*Job item*
Duplicate the rows from the line with "or no longer exists." up to and including the line with "Father's Day", leaving out the pictures.

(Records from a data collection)
◇ ◇ ◇

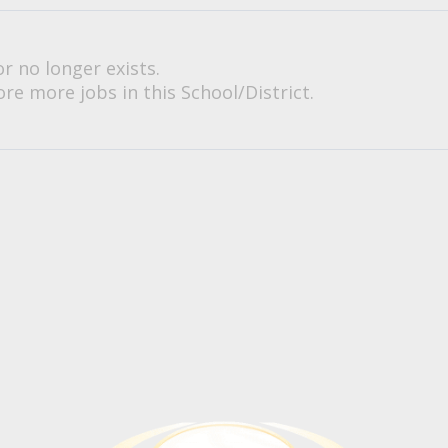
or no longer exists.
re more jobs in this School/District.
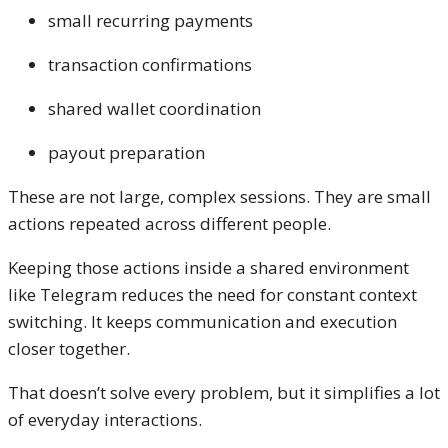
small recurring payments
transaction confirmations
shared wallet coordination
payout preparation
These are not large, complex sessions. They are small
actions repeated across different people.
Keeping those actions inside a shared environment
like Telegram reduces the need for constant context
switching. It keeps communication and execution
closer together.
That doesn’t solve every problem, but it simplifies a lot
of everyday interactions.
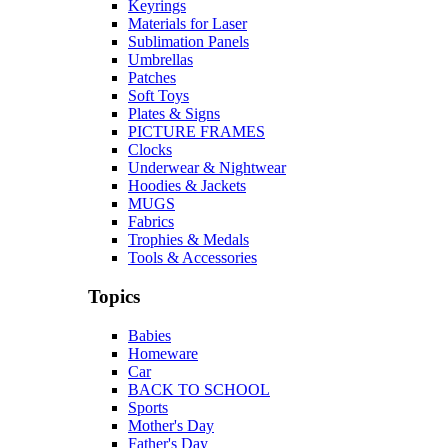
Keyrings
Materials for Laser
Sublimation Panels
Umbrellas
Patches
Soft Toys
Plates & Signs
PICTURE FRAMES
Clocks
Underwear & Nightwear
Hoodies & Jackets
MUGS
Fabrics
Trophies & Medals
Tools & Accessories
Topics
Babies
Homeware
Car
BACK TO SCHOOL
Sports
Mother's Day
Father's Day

◇ ◇ ◇

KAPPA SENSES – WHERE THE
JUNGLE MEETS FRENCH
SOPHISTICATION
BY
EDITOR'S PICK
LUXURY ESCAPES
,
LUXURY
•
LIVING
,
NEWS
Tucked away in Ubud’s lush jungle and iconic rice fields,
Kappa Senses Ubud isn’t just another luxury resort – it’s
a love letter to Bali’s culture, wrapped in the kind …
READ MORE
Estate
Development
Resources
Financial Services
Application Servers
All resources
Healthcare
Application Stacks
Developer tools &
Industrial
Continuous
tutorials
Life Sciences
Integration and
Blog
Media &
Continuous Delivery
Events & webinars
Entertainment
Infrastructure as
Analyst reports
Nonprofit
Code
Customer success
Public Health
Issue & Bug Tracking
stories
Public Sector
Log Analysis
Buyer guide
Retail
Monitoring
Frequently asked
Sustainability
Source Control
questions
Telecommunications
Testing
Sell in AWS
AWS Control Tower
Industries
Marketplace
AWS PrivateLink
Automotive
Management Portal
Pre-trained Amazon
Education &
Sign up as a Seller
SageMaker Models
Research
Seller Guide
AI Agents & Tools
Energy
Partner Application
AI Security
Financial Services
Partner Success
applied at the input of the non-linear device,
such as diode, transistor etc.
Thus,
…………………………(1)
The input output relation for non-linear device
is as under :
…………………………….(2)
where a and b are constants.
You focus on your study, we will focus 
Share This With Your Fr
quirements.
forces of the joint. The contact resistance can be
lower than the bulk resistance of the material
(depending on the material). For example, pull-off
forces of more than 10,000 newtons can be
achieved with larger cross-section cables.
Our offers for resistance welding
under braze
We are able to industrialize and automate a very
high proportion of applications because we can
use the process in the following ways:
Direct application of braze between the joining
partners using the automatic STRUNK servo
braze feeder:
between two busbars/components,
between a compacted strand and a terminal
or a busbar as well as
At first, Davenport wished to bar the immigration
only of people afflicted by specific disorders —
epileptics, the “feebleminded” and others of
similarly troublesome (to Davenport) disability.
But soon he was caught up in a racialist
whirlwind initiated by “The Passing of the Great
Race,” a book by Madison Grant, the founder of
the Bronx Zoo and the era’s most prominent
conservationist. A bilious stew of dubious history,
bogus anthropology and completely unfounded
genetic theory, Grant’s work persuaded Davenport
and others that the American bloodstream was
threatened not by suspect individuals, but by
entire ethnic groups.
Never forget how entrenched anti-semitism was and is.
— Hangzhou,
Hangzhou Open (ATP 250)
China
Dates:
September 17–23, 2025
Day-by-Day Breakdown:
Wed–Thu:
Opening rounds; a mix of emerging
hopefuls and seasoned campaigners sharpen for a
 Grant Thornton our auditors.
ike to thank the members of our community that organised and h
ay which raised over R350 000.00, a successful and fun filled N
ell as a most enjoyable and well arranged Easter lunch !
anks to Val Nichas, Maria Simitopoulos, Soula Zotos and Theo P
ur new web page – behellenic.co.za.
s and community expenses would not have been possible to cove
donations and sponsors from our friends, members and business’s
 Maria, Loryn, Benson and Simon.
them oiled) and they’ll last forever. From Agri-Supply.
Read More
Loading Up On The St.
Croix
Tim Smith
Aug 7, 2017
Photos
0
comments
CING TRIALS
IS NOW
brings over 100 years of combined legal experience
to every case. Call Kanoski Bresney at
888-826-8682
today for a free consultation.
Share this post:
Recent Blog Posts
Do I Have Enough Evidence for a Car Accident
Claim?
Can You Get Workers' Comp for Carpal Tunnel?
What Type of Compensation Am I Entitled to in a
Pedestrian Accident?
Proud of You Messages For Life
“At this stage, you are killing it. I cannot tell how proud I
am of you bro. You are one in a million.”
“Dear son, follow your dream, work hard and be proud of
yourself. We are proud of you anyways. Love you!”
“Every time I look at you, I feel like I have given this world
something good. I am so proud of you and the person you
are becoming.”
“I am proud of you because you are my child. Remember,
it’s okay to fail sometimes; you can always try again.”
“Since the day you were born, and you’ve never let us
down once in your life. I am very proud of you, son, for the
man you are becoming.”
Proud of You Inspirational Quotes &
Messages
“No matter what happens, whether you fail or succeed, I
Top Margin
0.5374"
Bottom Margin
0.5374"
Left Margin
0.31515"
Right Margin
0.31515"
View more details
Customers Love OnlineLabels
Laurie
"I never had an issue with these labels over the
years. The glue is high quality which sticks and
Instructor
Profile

◇ ◇ ◇

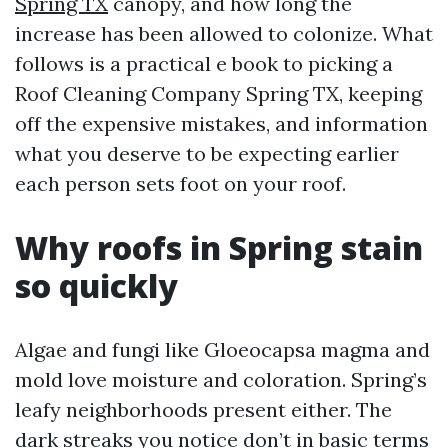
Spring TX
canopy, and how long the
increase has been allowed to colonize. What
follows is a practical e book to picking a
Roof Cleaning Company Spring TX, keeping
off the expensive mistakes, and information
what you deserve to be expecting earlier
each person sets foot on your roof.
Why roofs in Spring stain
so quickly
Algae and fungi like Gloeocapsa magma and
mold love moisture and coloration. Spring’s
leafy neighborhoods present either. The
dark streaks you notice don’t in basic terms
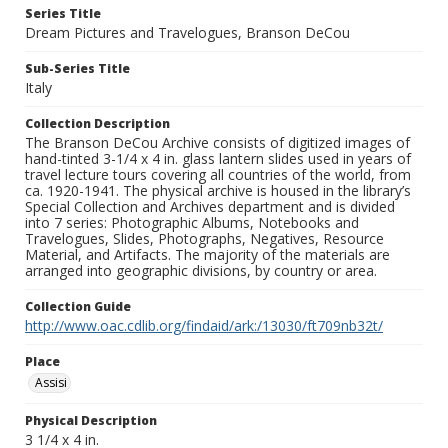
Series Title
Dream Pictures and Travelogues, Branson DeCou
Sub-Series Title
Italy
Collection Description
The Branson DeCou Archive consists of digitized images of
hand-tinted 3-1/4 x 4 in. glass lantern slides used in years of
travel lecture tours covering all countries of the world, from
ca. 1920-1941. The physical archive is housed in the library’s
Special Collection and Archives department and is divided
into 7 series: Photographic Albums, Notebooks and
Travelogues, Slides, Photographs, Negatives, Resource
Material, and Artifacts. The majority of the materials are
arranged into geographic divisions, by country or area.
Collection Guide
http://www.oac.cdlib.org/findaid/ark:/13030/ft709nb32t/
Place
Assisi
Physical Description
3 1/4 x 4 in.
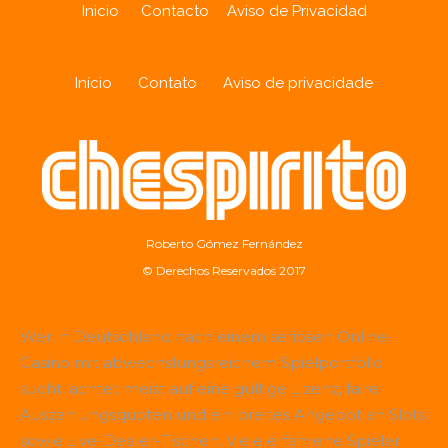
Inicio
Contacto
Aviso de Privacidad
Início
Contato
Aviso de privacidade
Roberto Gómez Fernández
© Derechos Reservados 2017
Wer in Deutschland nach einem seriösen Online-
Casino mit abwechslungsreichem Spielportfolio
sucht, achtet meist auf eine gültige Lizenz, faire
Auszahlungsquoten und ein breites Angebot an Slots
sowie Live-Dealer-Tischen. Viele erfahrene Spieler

◇ ◇ ◇

*Answer to this task*
or no longer exists.
re more jobs in this School/District.
small recurring payments
transaction confirmations
shared wallet coordination
payout preparation
These are not large, complex sessions. They are small
actions repeated across different people.
Keeping those actions inside a shared environment
like Telegram reduces the need for constant context
switching. It keeps communication and execution
closer together.
That doesn’t solve every problem, but it simplifies a lot
of everyday interactions.
Keyrings
Materials for Laser
Sublimation Panels
Umbrellas
Patches
Soft Toys
Plates & Signs
PICTURE FRAMES
Clocks
Underwear & Nightwear
Hoodies & Jackets
MUGS
Fabrics
Trophies & Medals
Tools & Accessories
Topics
Babies
Homeware
Car
BACK TO SCHOOL
Sports
Mother's Day
Father's Day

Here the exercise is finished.